Reproduce the listing below verbatim, omitting the pictures.

---------- RECORDS TO PROCESS ----------

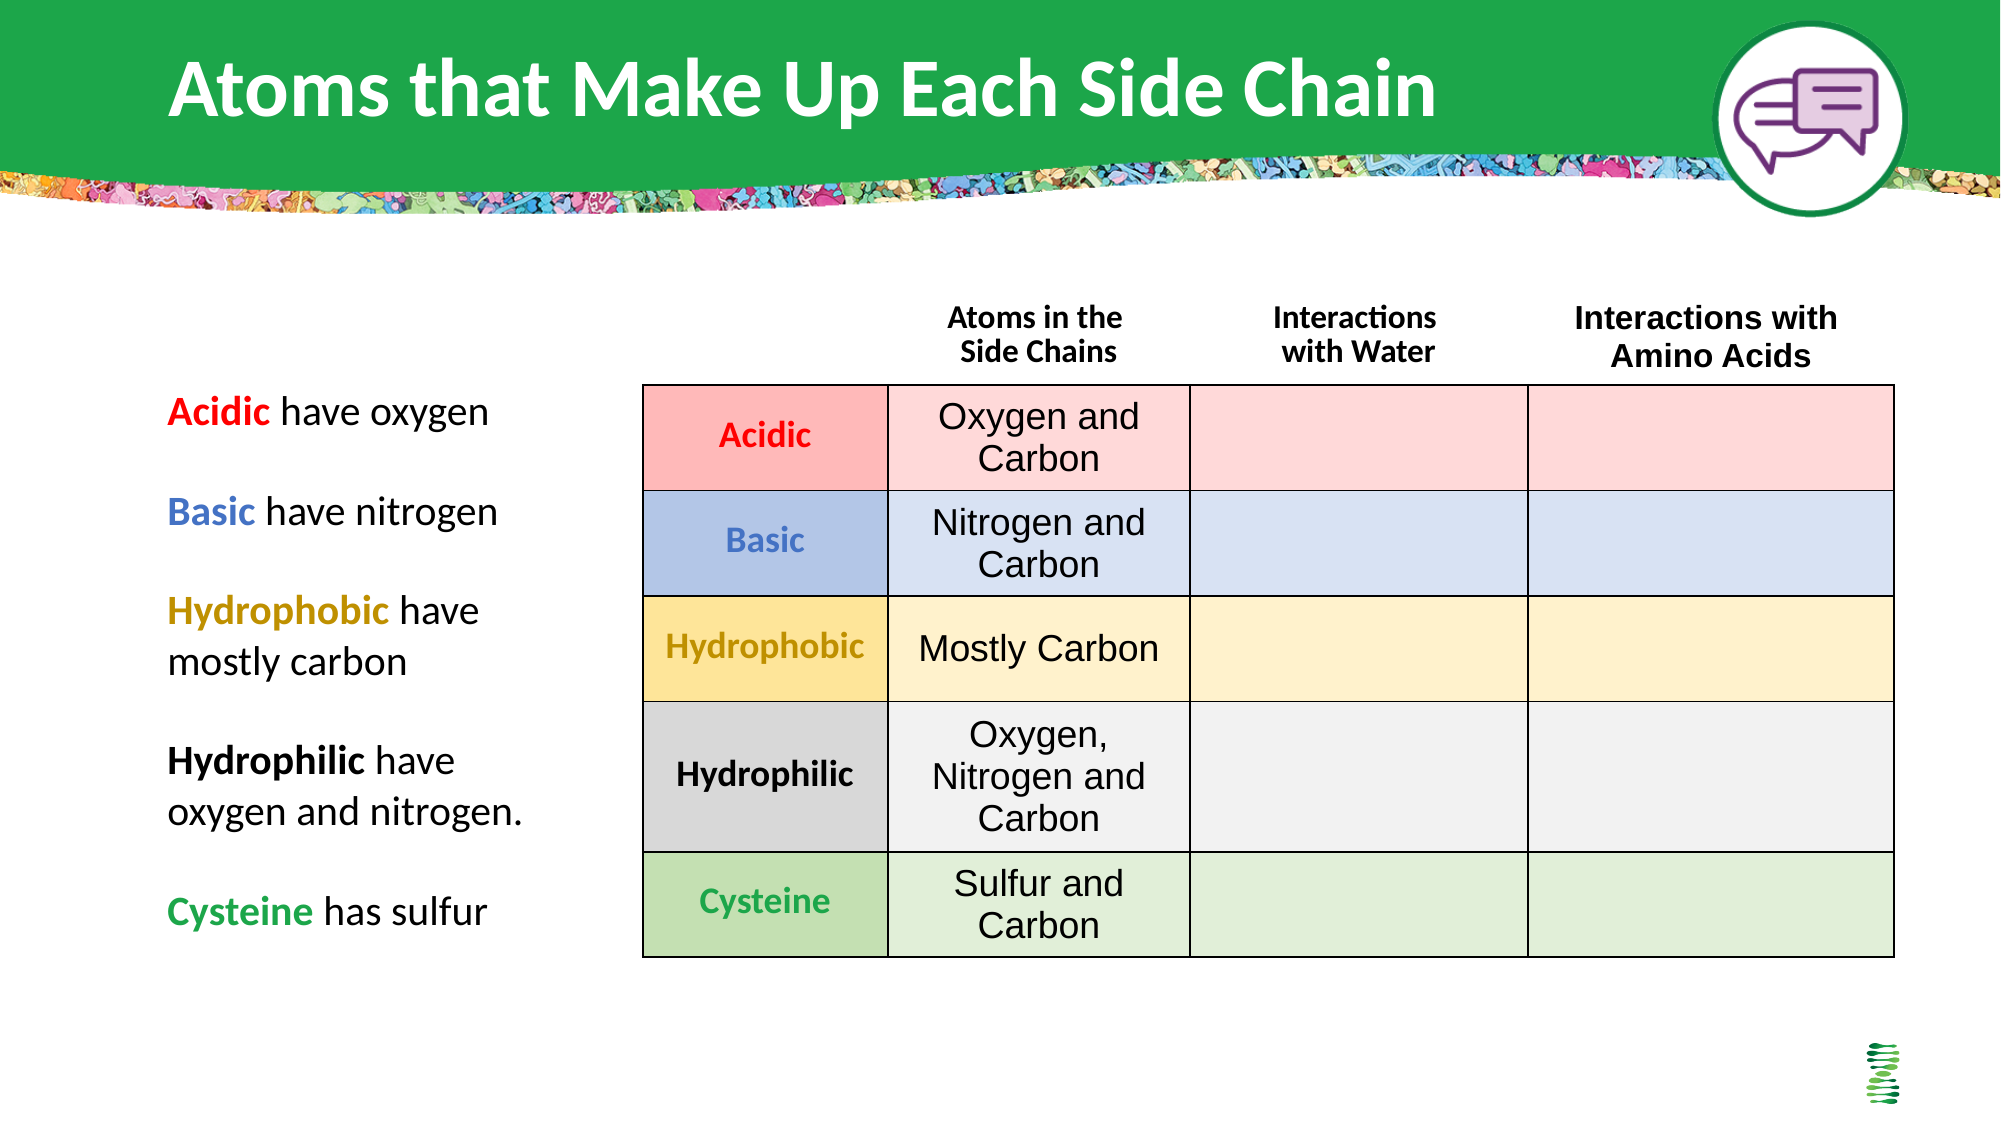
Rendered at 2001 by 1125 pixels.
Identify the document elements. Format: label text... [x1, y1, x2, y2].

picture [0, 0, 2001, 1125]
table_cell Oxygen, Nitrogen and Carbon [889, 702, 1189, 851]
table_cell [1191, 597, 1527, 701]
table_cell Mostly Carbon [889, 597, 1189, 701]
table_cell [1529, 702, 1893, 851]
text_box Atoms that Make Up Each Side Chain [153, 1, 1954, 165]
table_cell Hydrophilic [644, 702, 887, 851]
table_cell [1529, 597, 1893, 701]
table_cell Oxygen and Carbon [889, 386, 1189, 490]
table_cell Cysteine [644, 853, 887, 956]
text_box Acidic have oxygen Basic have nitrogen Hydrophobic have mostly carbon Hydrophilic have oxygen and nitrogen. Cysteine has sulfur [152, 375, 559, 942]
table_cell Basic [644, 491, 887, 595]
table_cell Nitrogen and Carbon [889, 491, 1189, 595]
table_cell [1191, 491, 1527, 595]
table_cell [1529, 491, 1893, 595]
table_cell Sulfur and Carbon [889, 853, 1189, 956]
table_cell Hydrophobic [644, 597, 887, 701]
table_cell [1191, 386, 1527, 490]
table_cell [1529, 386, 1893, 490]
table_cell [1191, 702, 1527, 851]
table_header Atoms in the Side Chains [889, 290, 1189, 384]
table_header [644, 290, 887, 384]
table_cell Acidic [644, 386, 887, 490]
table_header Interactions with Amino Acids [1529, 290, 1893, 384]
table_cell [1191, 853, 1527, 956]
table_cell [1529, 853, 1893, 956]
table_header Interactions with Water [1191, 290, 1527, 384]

----------

» RESULT OF THE TASK
Rendered at 2001 by 1125 pixels.
Identify the document elements. Format: label text... [x1, y1, x2, y2].

picture [0, 0, 2001, 1125]
table_cell Oxygen, Nitrogen and Carbon [889, 702, 1189, 851]
table_cell [1191, 597, 1527, 701]
table_cell Mostly Carbon [889, 597, 1189, 701]
table_cell [1529, 702, 1893, 851]
text_box Atoms that Make Up Each Side Chain [153, 1, 1954, 165]
table_cell Hydrophilic [644, 702, 887, 851]
table_cell [1529, 597, 1893, 701]
table_cell Oxygen and Carbon [889, 386, 1189, 490]
table_cell Cysteine [644, 853, 887, 956]
text_box Acidic have oxygen Basic have nitrogen Hydrophobic have mostly carbon Hydrophilic have oxygen and nitrogen. Cysteine has sulfur [152, 375, 559, 942]
table_cell Basic [644, 491, 887, 595]
table_cell Nitrogen and Carbon [889, 491, 1189, 595]
table_cell [1191, 491, 1527, 595]
table_cell [1529, 491, 1893, 595]
table_cell Sulfur and Carbon [889, 853, 1189, 956]
table_cell Hydrophobic [644, 597, 887, 701]
table_cell [1191, 386, 1527, 490]
table_cell [1529, 386, 1893, 490]
table_cell [1191, 702, 1527, 851]
table_header Atoms in the Side Chains [889, 290, 1189, 384]
table_header [644, 290, 887, 384]
table_cell Acidic [644, 386, 887, 490]
table_header Interactions with Amino Acids [1529, 290, 1893, 384]
table_cell [1191, 853, 1527, 956]
table_cell [1529, 853, 1893, 956]
table_header Interactions with Water [1191, 290, 1527, 384]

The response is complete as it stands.